Without knowing more about your process definition this rather looks like a variable that has not been set yet because the activities before the task are not executed now. If that is the case you could manually provide the value for this test case as you already did with .setVariable("createJavaDelegate", whatEverNeedsToGoHere).

Is that of any help?

Best,
Tobias

Hi

It resolves to a class that extends AbstractBpmnActivityBehavior like this:

Blockquote @Component(“createJavaDelegate”)
public class CreateJavaDelegate extends AbstractBpmnActivityBehavior {

Now I am trying to test the CreateJavaDelegate via junit. Like this:

Blockquote @RunWith(SpringJUnit4ClassRunner.class)
public class CreateJavaDelegateTest {

private final DelegateExecutionFake delegate = CamundaMockito.delegateExecutionFake();

@Autowired
CreateJavaDelegate createJavaDelegate;



@Test
public void testGetKafkaDTO() throws Exception {
    DelegateExecution execution = new DelegateExecutionFake();

    delegate.setVariable(Consts.ID,"123");
    delegate.setVariable(Consts.RESULT,"false");

    createJavaDelegate.getKafkaDTO(delegate, "ehValidateValue");
}

I try to test the getKafkaDTO method in the CreateJavaDelegate class.
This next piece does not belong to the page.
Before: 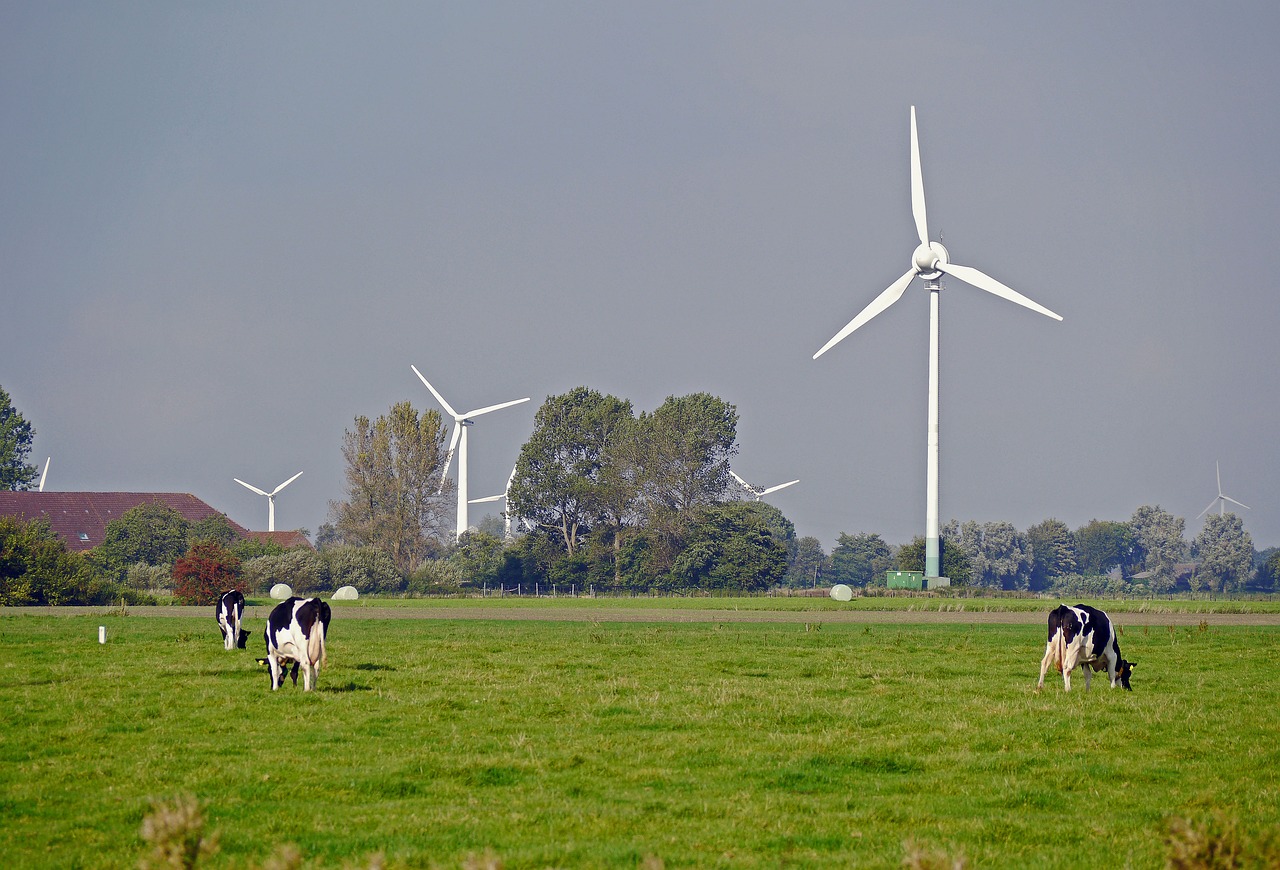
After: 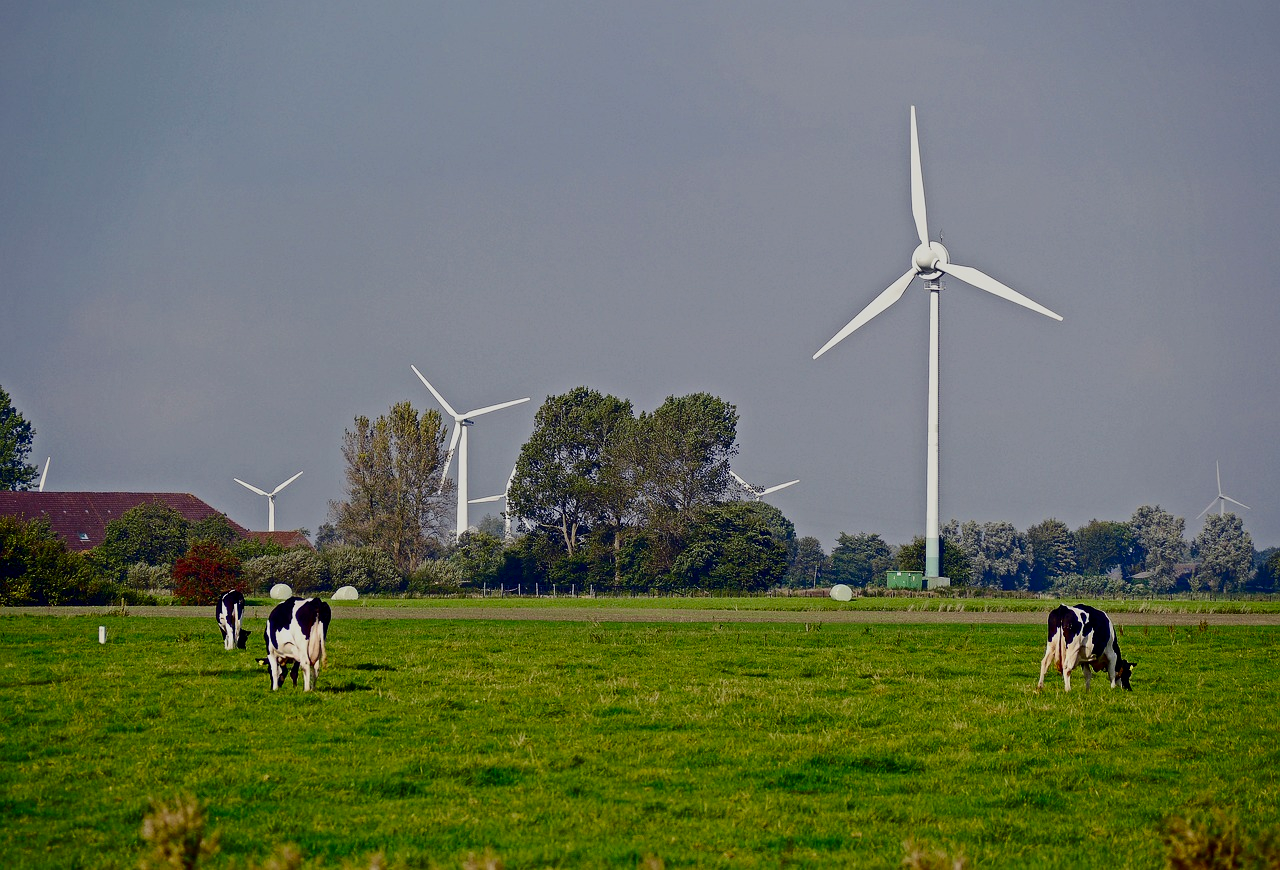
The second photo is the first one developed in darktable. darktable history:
filmic rgb: black relative exposure -7.65 EV, white relative exposure 4.56 EV, hardness 3.61
contrast brightness saturation: contrast 0.22, brightness -0.19, saturation 0.24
Is this the correct way to do it?

If you want to just test the delegate, the way you are working with the DelegateExecutionFake is the right way to go. Do you have problems with that unit test?

For the “complete process” test, it dependes if you use the plain in-memory engine or Spring. In the first case, you are using a MockExpressionManager, meaning that you have to manually register every expression (Mocks.register(“myDelegate”, mock(MyDelegate.class))) so camunda can resolve it. CamundaMockito gives some nice helpers for this, but basically its always registering a String/Instance Pair on the MockExpressionManager.

When doing a spring based process test, you do use the SpringExpressionManager, so every bean available in the spring context could be a candidate for bpmn-expressions. If this fails, check if you configured the context for your test run correctly.